Villepin's father, Xavier, now a senator, was the director of a French company abroad, and Villepin grew up in Rabat, Caracas, and Washington.

He speaks fluent English and Spanish, and graduated from the snobbish École Nationale de l'Administration. He has published seven books, most recently an 823-page essay on poetry that is more difficult to read than the constitutional treaty.

But Villepin's claim to fame - and the only thing that endears him to the French left - is the speech he made as France's foreign minister before the UN on February 14th, 2003. In a passionate plea on behalf of "an old country, France . . . who says this to you today, who has known wars, occupation, barbarity . . ." he pleaded with the US not to invade Iraq. His appointment is not likely to improve Paris's rocky relations with Washington. Villepin believes the French are "a people not like others" and is prone to de Gaulle-like lyricism about French grandeur. "From Guadalquivir to Patagonia to far-east Asia, the peoples of the world are watching us," he said during the referendum campaign.

At a rally, he called France "the country who carried the torch of liberty, who brought light to the people of the world". Le Monde calls him "a poet in the corridors of power". Villepin is passionate about ideas, but will this highly privileged Parisian have a clue how to handle almost 2.5 million unemployed Frenchmen and a €1,067 billion public debt?
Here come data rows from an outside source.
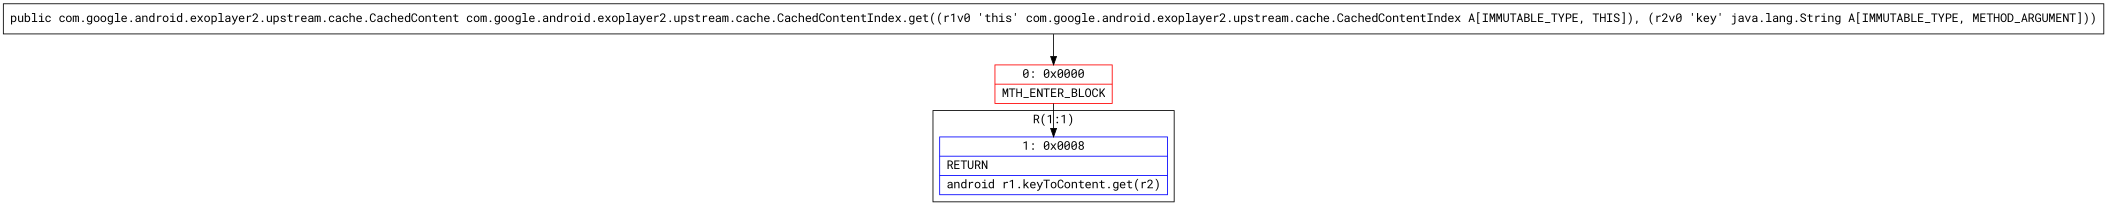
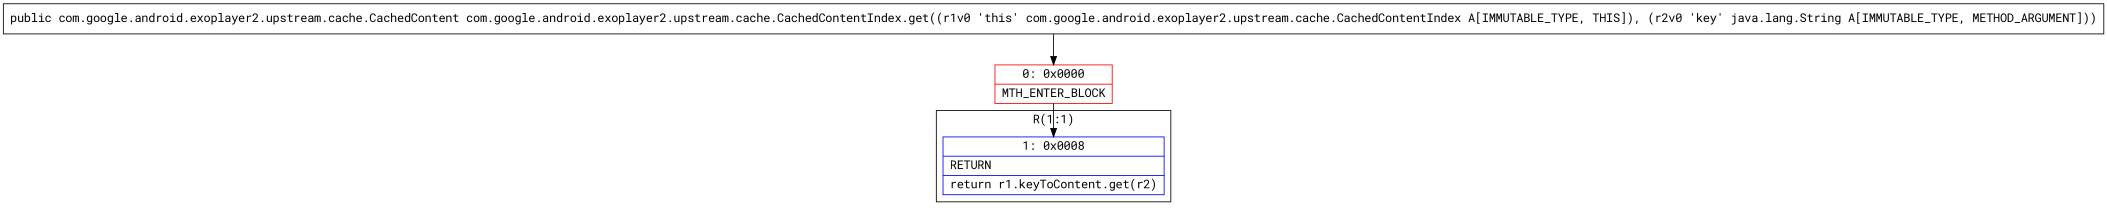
  digraph {
    fontname="Roboto Mono"
    node [shape=record fontname="Roboto Mono"]
    edge [fontname="Roboto Mono"]
-   n1 [color=blue label="{1\:\ 0x0008|RETURN\l|android r1.keyToContent.get(r2)\l}"]
+   n1 [color=blue label="{1\:\ 0x0008|RETURN\l|return r1.keyToContent.get(r2)\l}"]
    n2 [color=red label="{0\:\ 0x0000|MTH_ENTER_BLOCK\l}"]
    n3 [label="{public com.google.android.exoplayer2.upstream.cache.CachedContent com.google.android.exoplayer2.upstream.cache.CachedContentIndex.get((r1v0 'this' com.google.android.exoplayer2.upstream.cache.CachedContentIndex A[IMMUTABLE_TYPE, THIS]), (r2v0 'key' java.lang.String A[IMMUTABLE_TYPE, METHOD_ARGUMENT])) }"]
    subgraph cluster_1 {
      label="R(1:1)"
      n1
    }
    n2 -> n1
    n3 -> n2
  }
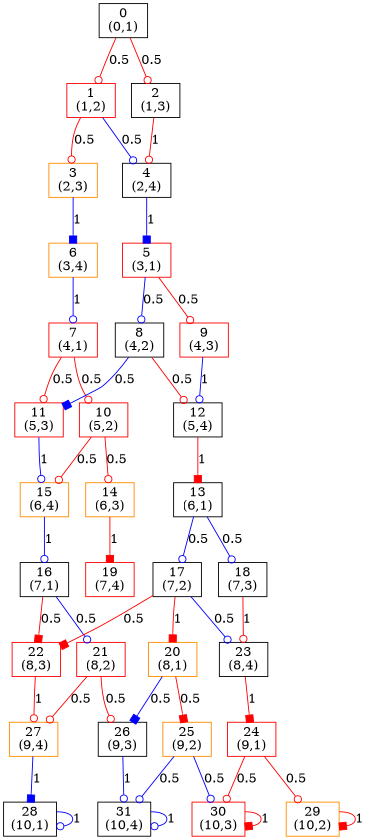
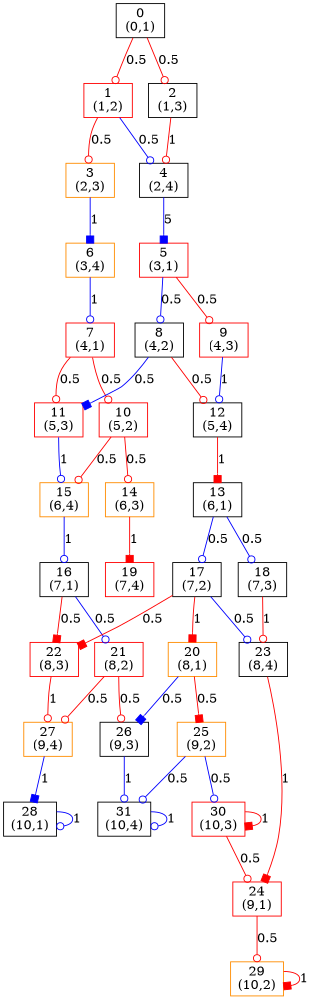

In his general policy speech before the National Assembly on June 7th, Villepin is expected to announce socialist-like initiatives: a public works programme that could perpetuate France's noncompliance with the EU Stability Pact, and a job creation scheme for young people.

Nicolas Sarkozy, who also wanted the job, is expected to be appointed interior minister and No 2 in the new government. The Villepin-Sarkozy duo is an explosion waiting to happen. From 2002 until 2004, Sarkozy shone at the interior ministry, where Villepin was lacklustre for the past year. The two rivals clashed publicly on major issues, including affirmative action, secularism and immigration quotas.